- What the exercise asks
Edit the rows below, changing each "box plot" to "boxplot" and keeping everything else the same.

- Dataset content
::::
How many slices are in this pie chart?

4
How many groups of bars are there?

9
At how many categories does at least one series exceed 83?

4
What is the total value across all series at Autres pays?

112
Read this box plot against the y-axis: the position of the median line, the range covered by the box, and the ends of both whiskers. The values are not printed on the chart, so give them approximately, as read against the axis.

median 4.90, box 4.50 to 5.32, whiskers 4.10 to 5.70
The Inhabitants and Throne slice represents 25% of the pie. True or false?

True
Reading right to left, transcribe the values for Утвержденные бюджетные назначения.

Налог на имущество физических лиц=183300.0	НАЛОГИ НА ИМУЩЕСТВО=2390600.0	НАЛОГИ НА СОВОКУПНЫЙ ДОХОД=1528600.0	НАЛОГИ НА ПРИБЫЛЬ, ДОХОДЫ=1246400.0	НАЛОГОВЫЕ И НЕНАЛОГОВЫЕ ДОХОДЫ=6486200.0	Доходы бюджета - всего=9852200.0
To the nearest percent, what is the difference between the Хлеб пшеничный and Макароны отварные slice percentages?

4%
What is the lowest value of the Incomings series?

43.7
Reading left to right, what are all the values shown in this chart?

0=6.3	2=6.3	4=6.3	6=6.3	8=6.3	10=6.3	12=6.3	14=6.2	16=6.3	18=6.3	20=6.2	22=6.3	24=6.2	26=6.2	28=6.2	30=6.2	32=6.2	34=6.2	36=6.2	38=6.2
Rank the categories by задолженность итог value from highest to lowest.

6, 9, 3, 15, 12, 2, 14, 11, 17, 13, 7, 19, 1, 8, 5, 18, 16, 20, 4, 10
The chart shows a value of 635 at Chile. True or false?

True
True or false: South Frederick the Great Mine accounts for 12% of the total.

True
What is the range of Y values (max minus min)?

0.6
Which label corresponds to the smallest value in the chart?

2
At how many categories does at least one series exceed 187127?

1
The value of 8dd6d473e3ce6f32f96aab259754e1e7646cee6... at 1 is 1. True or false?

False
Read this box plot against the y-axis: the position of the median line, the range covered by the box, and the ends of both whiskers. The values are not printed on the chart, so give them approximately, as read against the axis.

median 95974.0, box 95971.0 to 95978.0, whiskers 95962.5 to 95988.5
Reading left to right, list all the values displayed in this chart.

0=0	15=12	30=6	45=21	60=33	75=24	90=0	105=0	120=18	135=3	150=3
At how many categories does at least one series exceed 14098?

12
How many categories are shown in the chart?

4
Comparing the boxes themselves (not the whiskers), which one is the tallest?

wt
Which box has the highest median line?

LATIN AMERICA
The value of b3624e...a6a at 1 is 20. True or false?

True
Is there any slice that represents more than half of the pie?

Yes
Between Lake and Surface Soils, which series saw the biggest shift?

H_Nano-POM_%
::::
- Task result
How many slices are in this pie chart?

4
How many groups of bars are there?

9
At how many categories does at least one series exceed 83?

4
What is the total value across all series at Autres pays?

112
Read this boxplot against the y-axis: the position of the median line, the range covered by the box, and the ends of both whiskers. The values are not printed on the chart, so give them approximately, as read against the axis.

median 4.90, box 4.50 to 5.32, whiskers 4.10 to 5.70
The Inhabitants and Throne slice represents 25% of the pie. True or false?

True
Reading right to left, transcribe the values for Утвержденные бюджетные назначения.

Налог на имущество физических лиц=183300.0	НАЛОГИ НА ИМУЩЕСТВО=2390600.0	НАЛОГИ НА СОВОКУПНЫЙ ДОХОД=1528600.0	НАЛОГИ НА ПРИБЫЛЬ, ДОХОДЫ=1246400.0	НАЛОГОВЫЕ И НЕНАЛОГОВЫЕ ДОХОДЫ=6486200.0	Доходы бюджета - всего=9852200.0
To the nearest percent, what is the difference between the Хлеб пшеничный and Макароны отварные slice percentages?

4%
What is the lowest value of the Incomings series?

43.7
Reading left to right, what are all the values shown in this chart?

0=6.3	2=6.3	4=6.3	6=6.3	8=6.3	10=6.3	12=6.3	14=6.2	16=6.3	18=6.3	20=6.2	22=6.3	24=6.2	26=6.2	28=6.2	30=6.2	32=6.2	34=6.2	36=6.2	38=6.2
Rank the categories by задолженность итог value from highest to lowest.

6, 9, 3, 15, 12, 2, 14, 11, 17, 13, 7, 19, 1, 8, 5, 18, 16, 20, 4, 10
The chart shows a value of 635 at Chile. True or false?

True
True or false: South Frederick the Great Mine accounts for 12% of the total.

True
What is the range of Y values (max minus min)?

0.6
Which label corresponds to the smallest value in the chart?

2
At how many categories does at least one series exceed 187127?

1
The value of 8dd6d473e3ce6f32f96aab259754e1e7646cee6... at 1 is 1. True or false?

False
Read this boxplot against the y-axis: the position of the median line, the range covered by the box, and the ends of both whiskers. The values are not printed on the chart, so give them approximately, as read against the axis.

median 95974.0, box 95971.0 to 95978.0, whiskers 95962.5 to 95988.5
Reading left to right, list all the values displayed in this chart.

0=0	15=12	30=6	45=21	60=33	75=24	90=0	105=0	120=18	135=3	150=3
At how many categories does at least one series exceed 14098?

12
How many categories are shown in the chart?

4
Comparing the boxes themselves (not the whiskers), which one is the tallest?

wt
Which box has the highest median line?

LATIN AMERICA
The value of b3624e...a6a at 1 is 20. True or false?

True
Is there any slice that represents more than half of the pie?

Yes
Between Lake and Surface Soils, which series saw the biggest shift?

H_Nano-POM_%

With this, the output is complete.